▼

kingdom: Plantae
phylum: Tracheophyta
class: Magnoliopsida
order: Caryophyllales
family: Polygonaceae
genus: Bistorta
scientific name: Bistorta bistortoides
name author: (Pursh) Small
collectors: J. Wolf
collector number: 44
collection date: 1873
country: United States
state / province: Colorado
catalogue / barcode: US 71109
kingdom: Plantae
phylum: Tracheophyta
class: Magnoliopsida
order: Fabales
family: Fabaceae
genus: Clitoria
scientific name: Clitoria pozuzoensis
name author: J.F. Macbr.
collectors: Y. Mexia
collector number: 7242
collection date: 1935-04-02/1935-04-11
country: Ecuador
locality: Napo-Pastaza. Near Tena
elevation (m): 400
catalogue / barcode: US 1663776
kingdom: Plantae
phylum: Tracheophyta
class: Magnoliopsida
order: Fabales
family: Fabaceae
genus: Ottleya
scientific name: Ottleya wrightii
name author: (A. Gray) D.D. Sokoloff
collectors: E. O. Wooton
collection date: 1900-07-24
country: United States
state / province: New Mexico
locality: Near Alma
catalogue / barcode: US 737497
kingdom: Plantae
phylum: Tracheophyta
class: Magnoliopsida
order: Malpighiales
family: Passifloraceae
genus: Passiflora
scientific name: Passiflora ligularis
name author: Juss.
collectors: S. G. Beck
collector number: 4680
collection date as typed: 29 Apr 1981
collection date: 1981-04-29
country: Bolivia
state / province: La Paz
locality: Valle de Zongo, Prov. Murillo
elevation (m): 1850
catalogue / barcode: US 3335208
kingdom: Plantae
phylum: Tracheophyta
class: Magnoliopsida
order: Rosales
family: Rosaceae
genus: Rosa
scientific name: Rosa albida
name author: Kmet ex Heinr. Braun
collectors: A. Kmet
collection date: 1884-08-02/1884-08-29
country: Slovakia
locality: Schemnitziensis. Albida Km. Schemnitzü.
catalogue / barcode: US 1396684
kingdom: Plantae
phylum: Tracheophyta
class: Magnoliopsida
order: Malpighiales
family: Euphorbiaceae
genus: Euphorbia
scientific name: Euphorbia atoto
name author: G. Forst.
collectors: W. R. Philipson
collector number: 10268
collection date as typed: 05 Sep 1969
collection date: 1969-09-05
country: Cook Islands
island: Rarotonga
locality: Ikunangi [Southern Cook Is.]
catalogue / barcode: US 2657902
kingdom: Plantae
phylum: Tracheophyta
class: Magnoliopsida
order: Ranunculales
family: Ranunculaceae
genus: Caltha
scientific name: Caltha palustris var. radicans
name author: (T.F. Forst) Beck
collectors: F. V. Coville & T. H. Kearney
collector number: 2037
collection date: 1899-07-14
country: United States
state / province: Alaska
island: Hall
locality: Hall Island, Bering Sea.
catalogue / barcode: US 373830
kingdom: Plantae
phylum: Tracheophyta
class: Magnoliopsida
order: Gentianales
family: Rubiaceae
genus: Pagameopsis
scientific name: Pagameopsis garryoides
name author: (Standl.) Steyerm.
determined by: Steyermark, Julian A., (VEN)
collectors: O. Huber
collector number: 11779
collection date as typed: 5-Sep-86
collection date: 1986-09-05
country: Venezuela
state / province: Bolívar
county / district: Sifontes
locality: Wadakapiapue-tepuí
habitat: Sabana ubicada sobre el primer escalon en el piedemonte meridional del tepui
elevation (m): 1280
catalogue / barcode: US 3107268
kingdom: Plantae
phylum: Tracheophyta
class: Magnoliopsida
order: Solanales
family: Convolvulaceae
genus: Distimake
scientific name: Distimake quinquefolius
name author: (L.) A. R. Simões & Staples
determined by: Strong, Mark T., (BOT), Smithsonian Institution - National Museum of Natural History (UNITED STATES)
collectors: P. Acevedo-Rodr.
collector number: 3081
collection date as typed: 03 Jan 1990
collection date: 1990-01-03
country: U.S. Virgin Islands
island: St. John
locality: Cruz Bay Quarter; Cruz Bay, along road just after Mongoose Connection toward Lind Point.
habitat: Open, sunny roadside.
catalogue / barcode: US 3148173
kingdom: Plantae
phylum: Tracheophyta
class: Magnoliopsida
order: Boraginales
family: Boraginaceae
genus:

▲

-- TASK DIRECTIONS --
Can you recast the material above as a two-column CSV with the headers field and value, one row per line, putting each entry in a single quoted field and turning any line breaks into spaces? Begin at the line that contains "catalogue / barcode: US 3107268" and stop after the line that contains "name author: (L.) A. R. Simões & Staples".

-- FULL SOLUTION --
field,value
"catalogue / barcode:","US 3107268"
"kingdom:","Plantae"
"phylum:","Tracheophyta"
"class:","Magnoliopsida"
"order:","Solanales"
"family:","Convolvulaceae"
"genus:","Distimake"
"scientific name:","Distimake quinquefolius"
"name author:","(L.) A. R. Simões & Staples"